U.S. border tax would punish both Canadian heavy oil exporters and U.S refiners: report

The proposed U.S. border adjustment tax plan, if passed, would hurt Canadian heavy crude exporters and create a “rampant increase” in the tax burden of receiving U.S. Midwest refiners, says a new report by Genscape.

The proposed border adjustment tax—which has yet to be explained fully in legislation—is expected to impose a 20 percent tax on U.S. imports and render exports tax-exempt.

The report says this would present unique challenges to each of the five U.S. refining regions (Petroleum Administration for Defense Districts, known as PADDs), dramatically changing cost structures and creating regional “winners” and “losers” among the regions.

The Midwest PADD 2, which receives the bulk of Canada’s heavy oil exports, would be among the biggest regional losers.

With almost four million bbls/d of operable refining capacity, PADD 2 currently imports about 2 million bbls/d of heavy crude by pipeline from Canada. The region doesn’t have the ability to switch to American produced crude because the U.S. mostly produces light sweet crude.

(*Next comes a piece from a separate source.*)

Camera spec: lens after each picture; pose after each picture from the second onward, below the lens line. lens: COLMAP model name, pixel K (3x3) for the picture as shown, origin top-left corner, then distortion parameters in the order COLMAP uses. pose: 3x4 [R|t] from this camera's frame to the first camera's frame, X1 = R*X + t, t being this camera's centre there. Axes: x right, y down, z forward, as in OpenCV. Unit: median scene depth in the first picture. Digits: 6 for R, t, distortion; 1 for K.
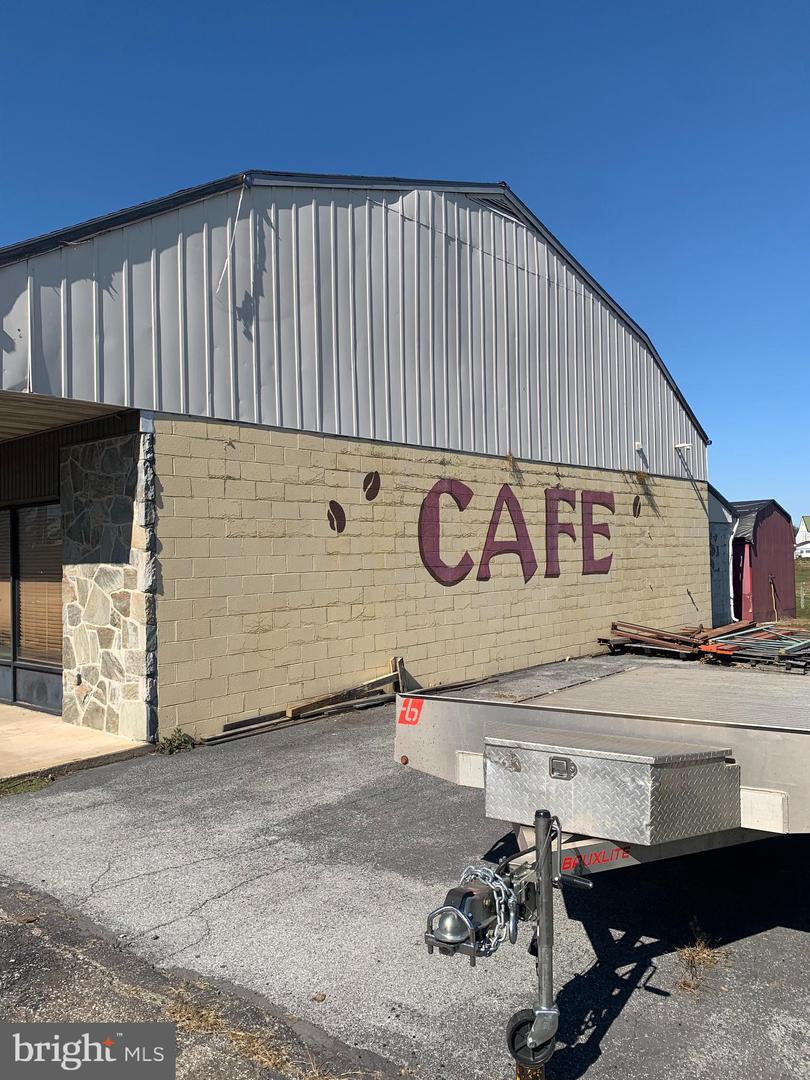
lens RADIAL K [[822.3, 0, 410.2], [0, 822.3, 530.9], [0, 0, 1]] dist [0.080617, -0.035546]
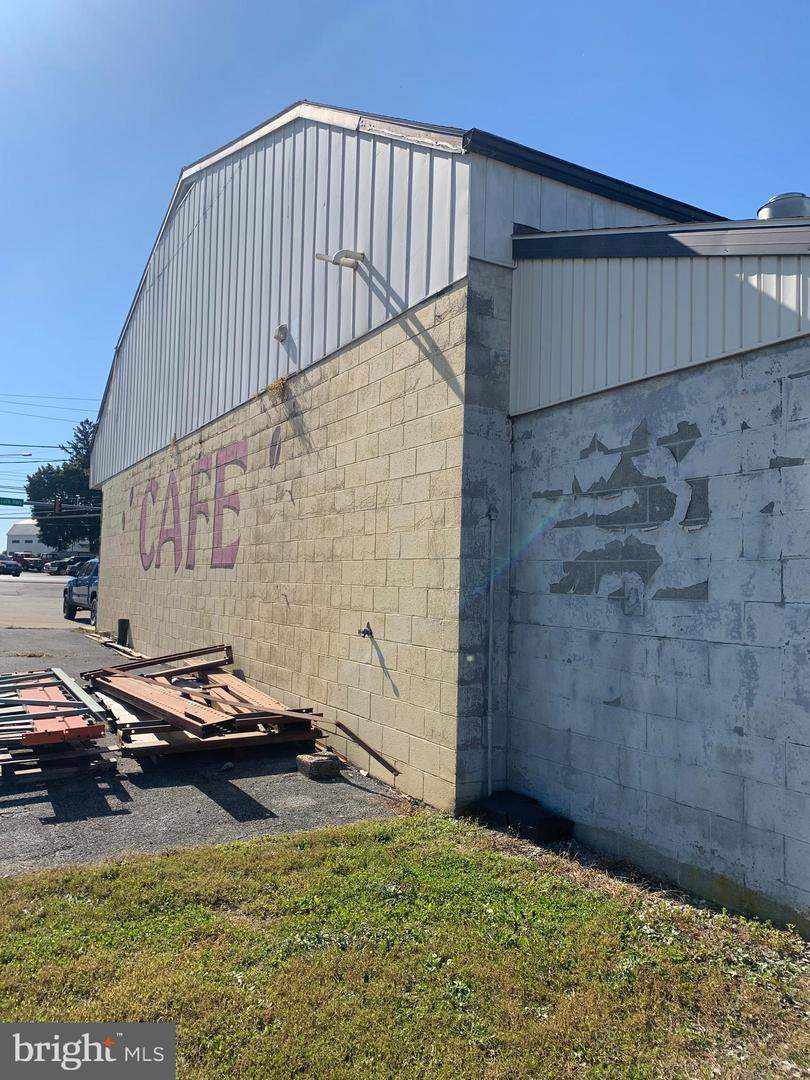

PADD 2 refiners took advantage of deeply discounted Western Canadian Select prices since 2010 by switching to a heavier crude feedstock “at a lofty capital cost.”

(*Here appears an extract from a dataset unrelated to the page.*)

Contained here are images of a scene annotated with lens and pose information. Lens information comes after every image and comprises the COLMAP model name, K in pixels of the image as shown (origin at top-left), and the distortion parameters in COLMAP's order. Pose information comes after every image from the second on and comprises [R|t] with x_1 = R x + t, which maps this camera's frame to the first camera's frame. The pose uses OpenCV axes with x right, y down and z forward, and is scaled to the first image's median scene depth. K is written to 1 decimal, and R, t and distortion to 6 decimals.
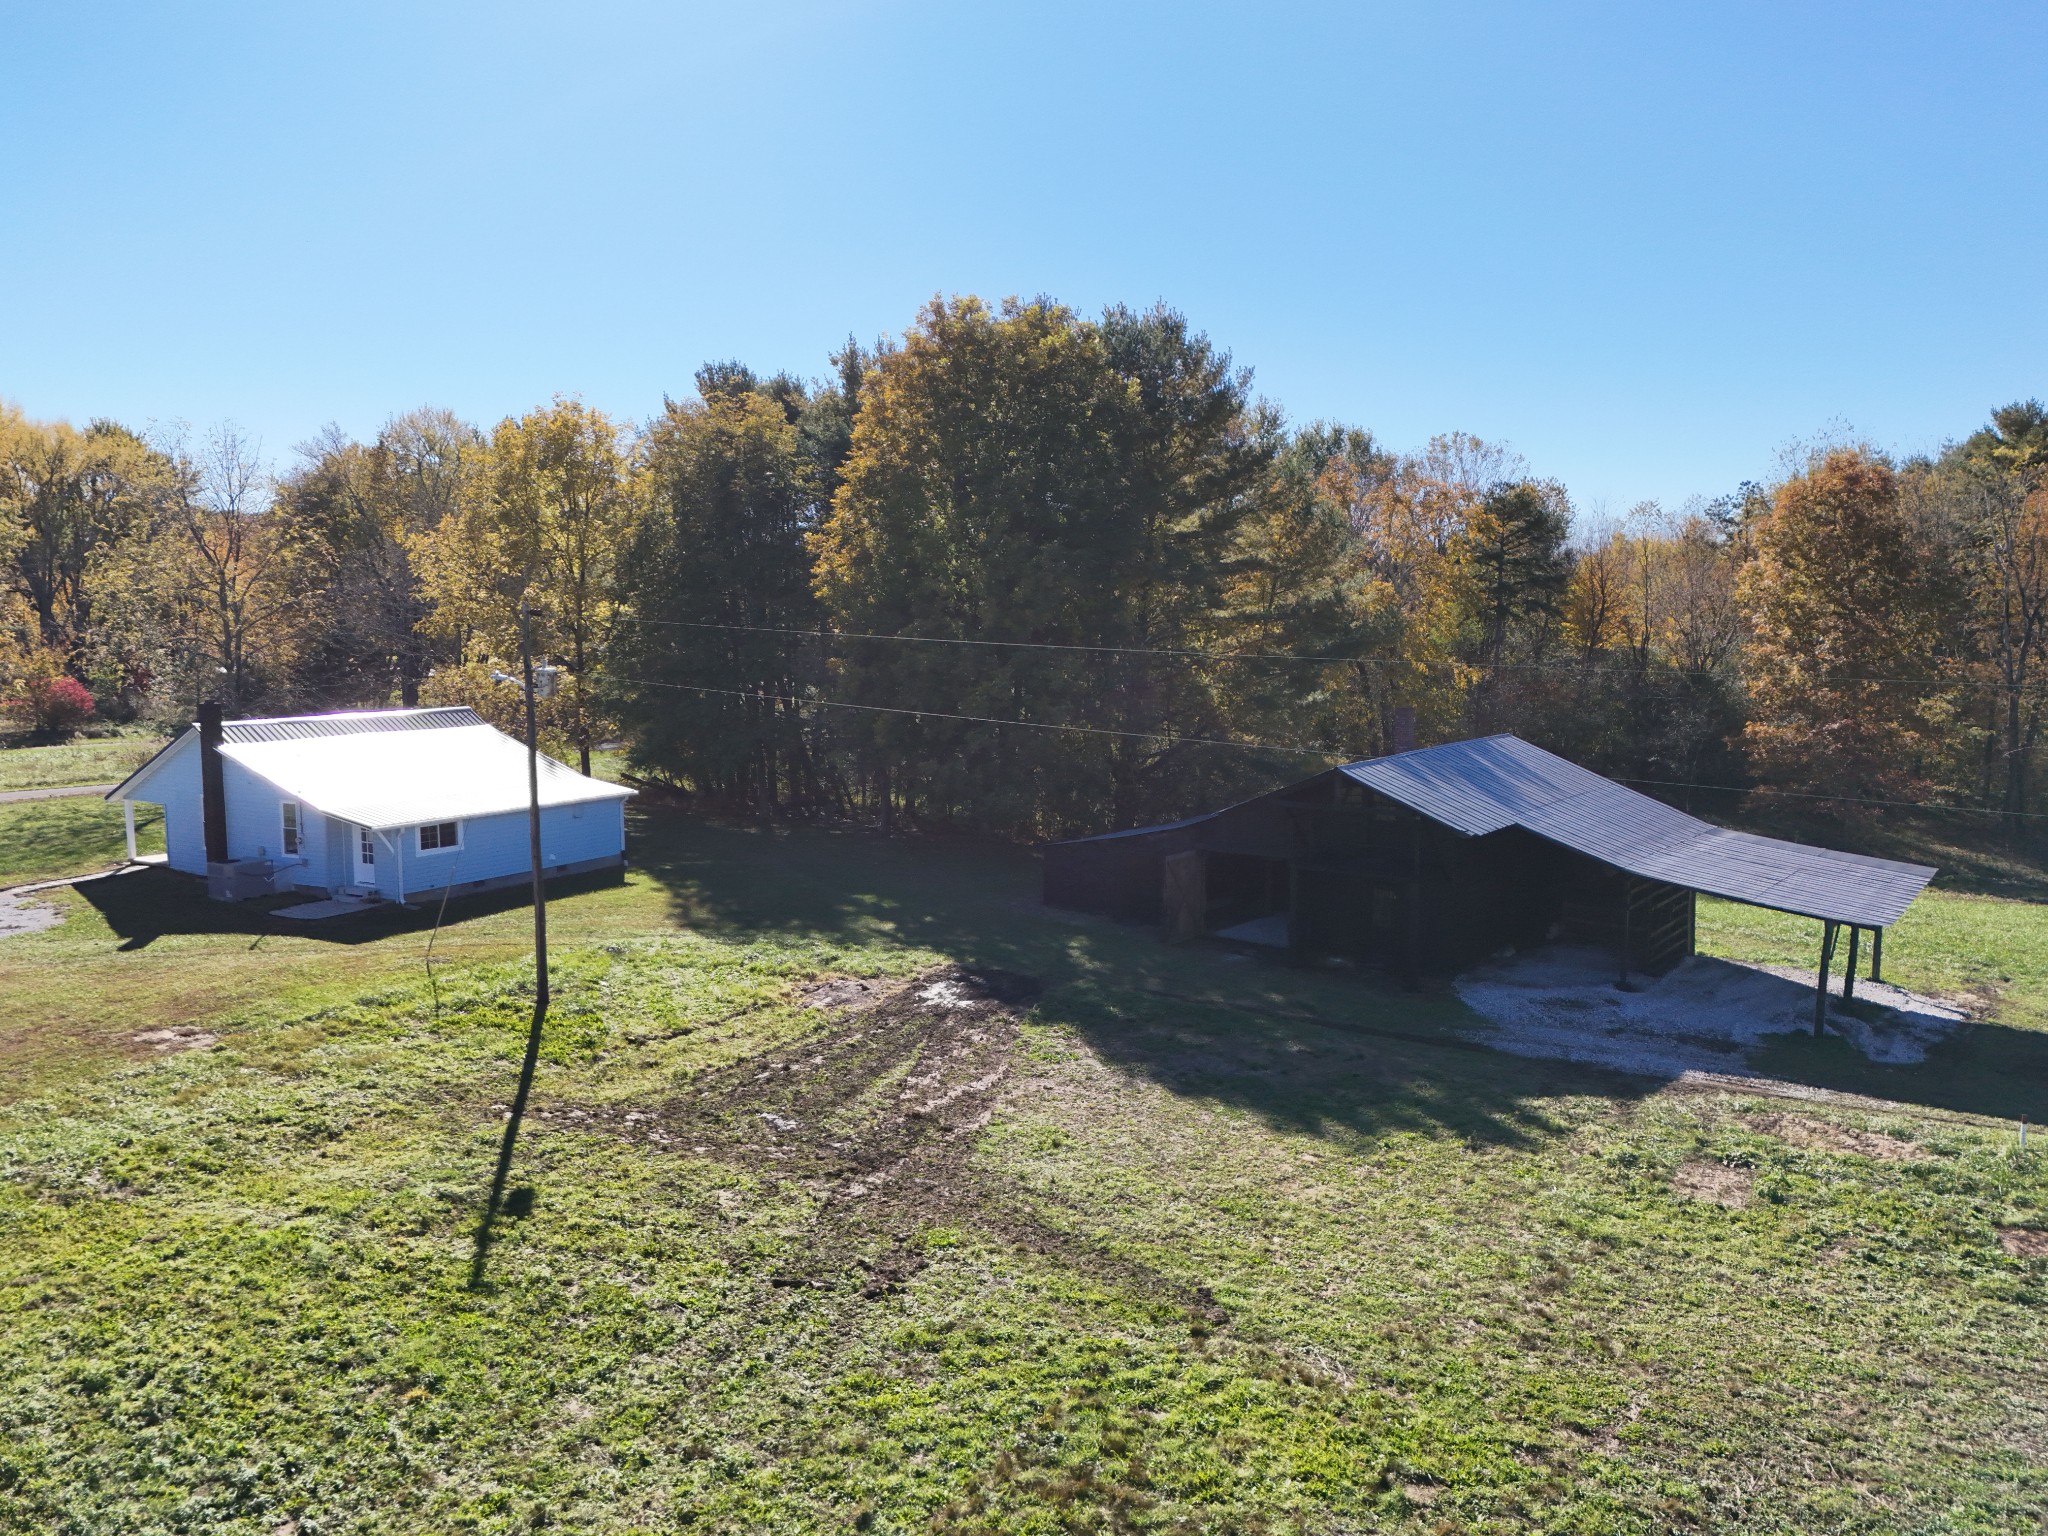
lens RADIAL K [[1306.0, 0, 1026.0], [0, 1306.0, 728.0], [0, 0, 1]] dist [0.002131, 0.000058]
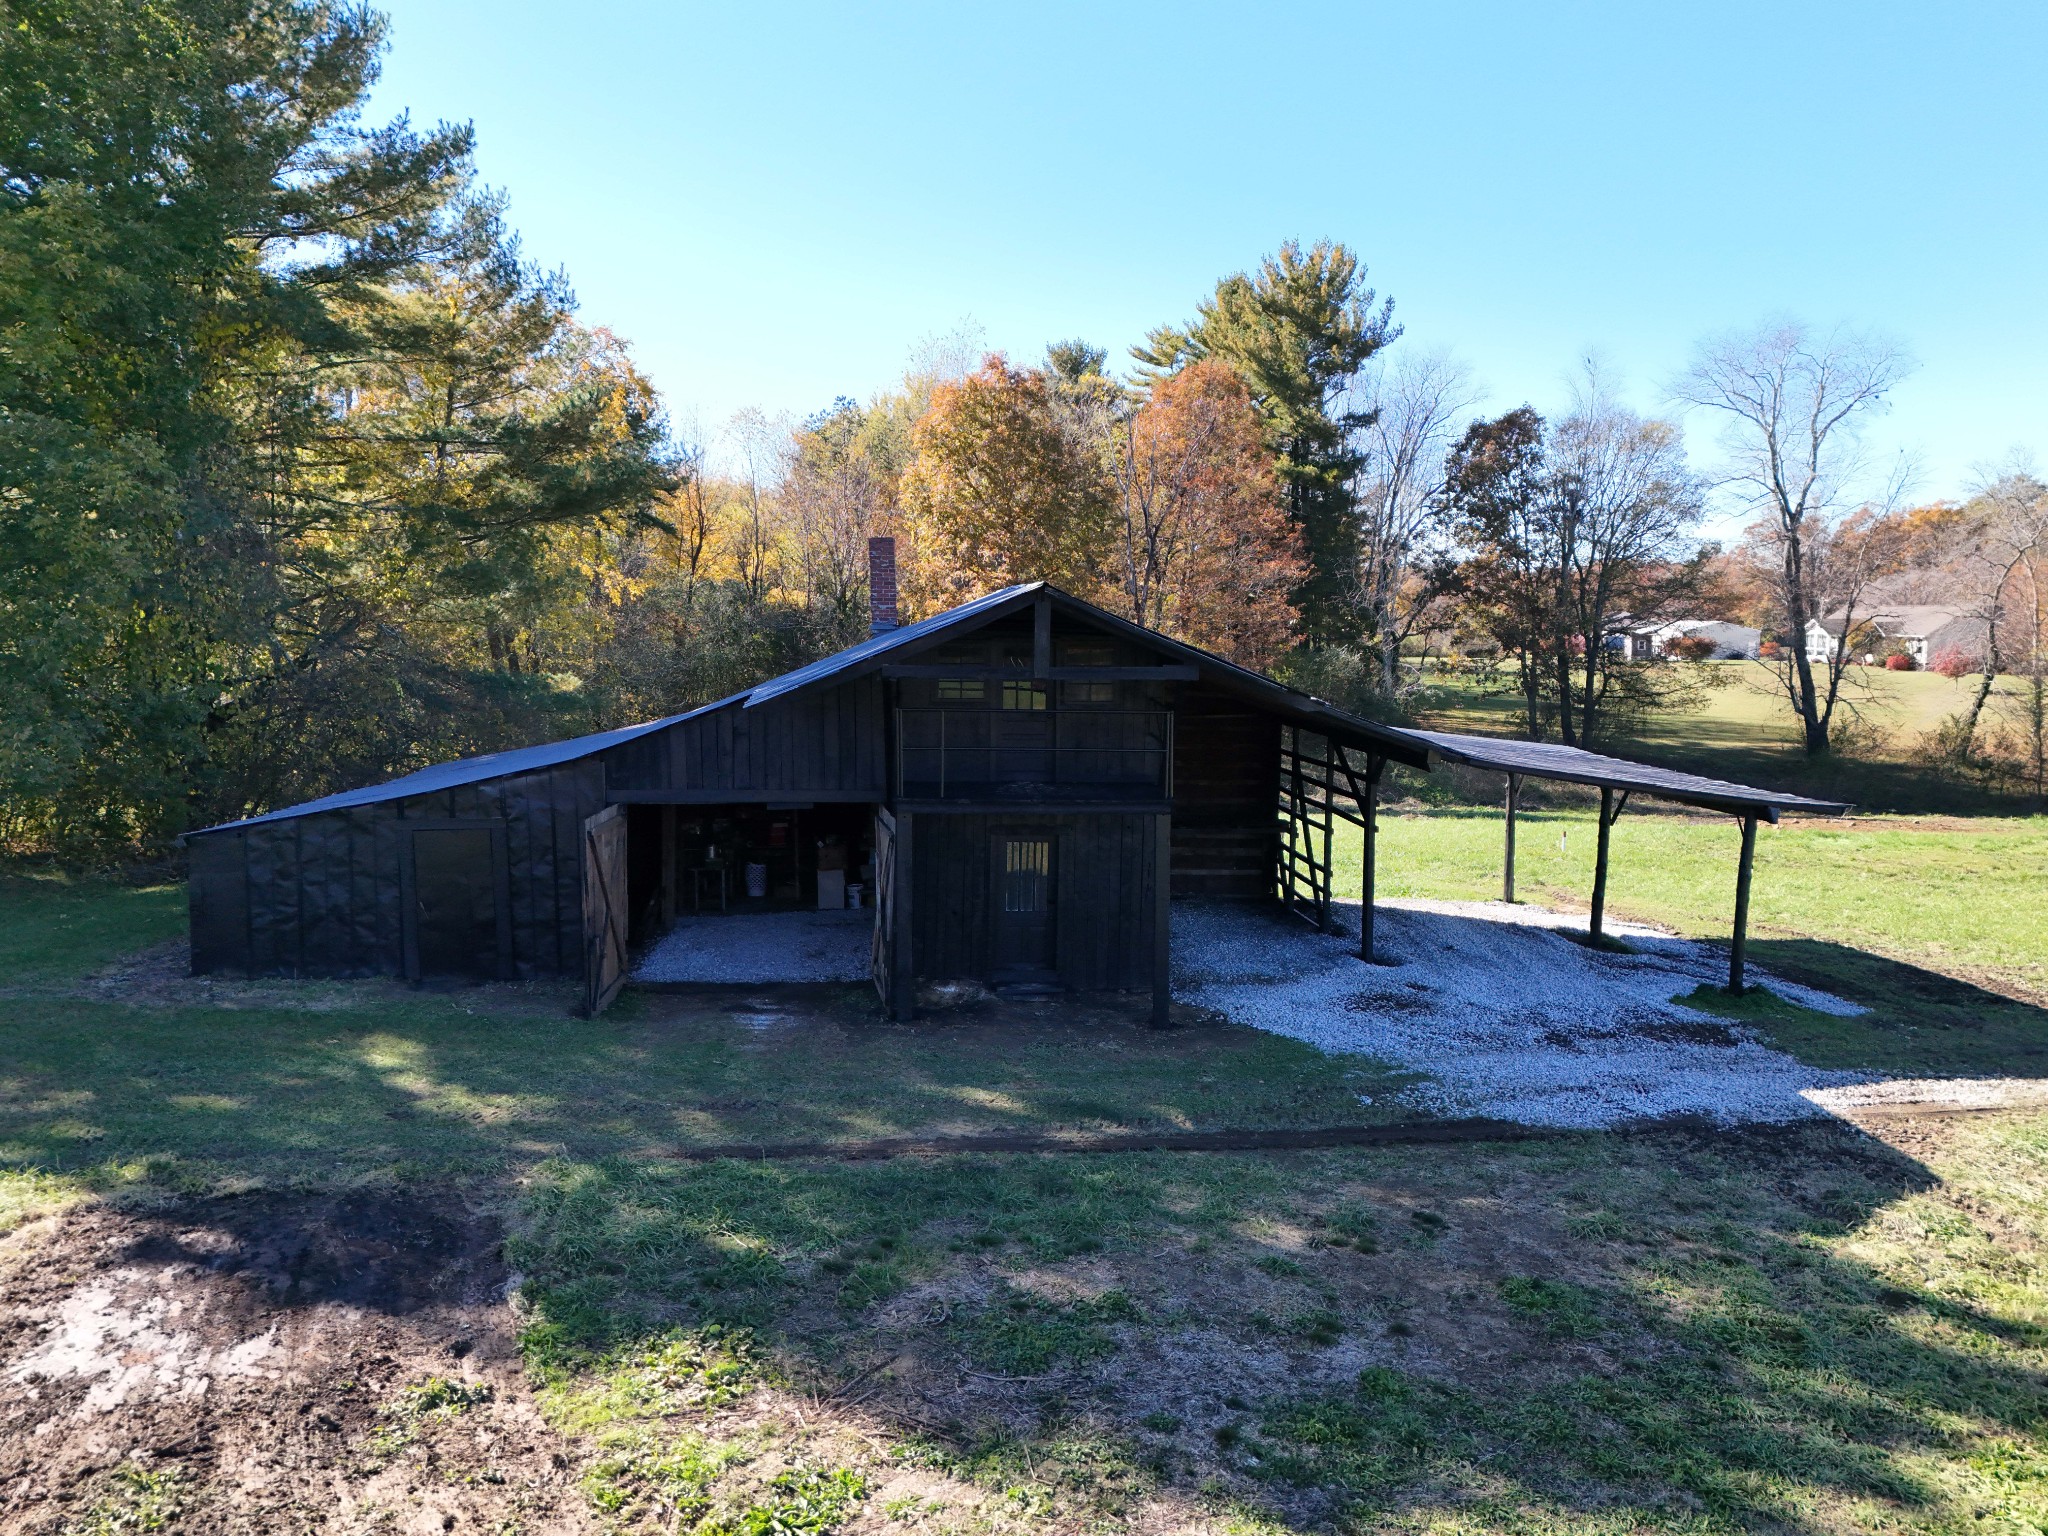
lens RADIAL K [[1447.3, 0, 1024.0], [0, 1447.3, 768.0], [0, 0, 1]] dist [0.005238, -0.001475]
pose [[0.761868, -0.064893, 0.644473, -0.092714], [0.032835, 0.997559, 0.061630, 0.055464], [-0.646899, -0.025792, 0.762139, 0.533070]]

PADD 2, combined with the PADD 4 Rocky Mountain region, has a total refining capacity of 4.6 million bbls/d.

While these refiners are largely dependent on Canadian heavy oil imports and have virtually no refined products export potential and will be most adversely affected by a border tax, refiners in the Gulf Coast will be among the “winners,” Genscape says.

The PADD 3 Gulf Coast region has existing waterborne docks and may be able to ramp up exports of products to foreign countries tax free, thereby offsetting the higher costs of heavy oil feedstock. Some Canadian heavy oil production currently makes it to PADD 3 (exact volumes aren’t broken out by the report).

Compared to the U.S. Midwest, East Coast (PADD 1) and West Coast (PADD 5) refiners will be less adversely impacted by the border tax (PADD 5 sees some Canadian crude imports), Genscape says.

As for the general impacts of the proposed border tax, the report says U.S. crude and finished products prices will likely rise, and “the costs would pass to the American consumer.”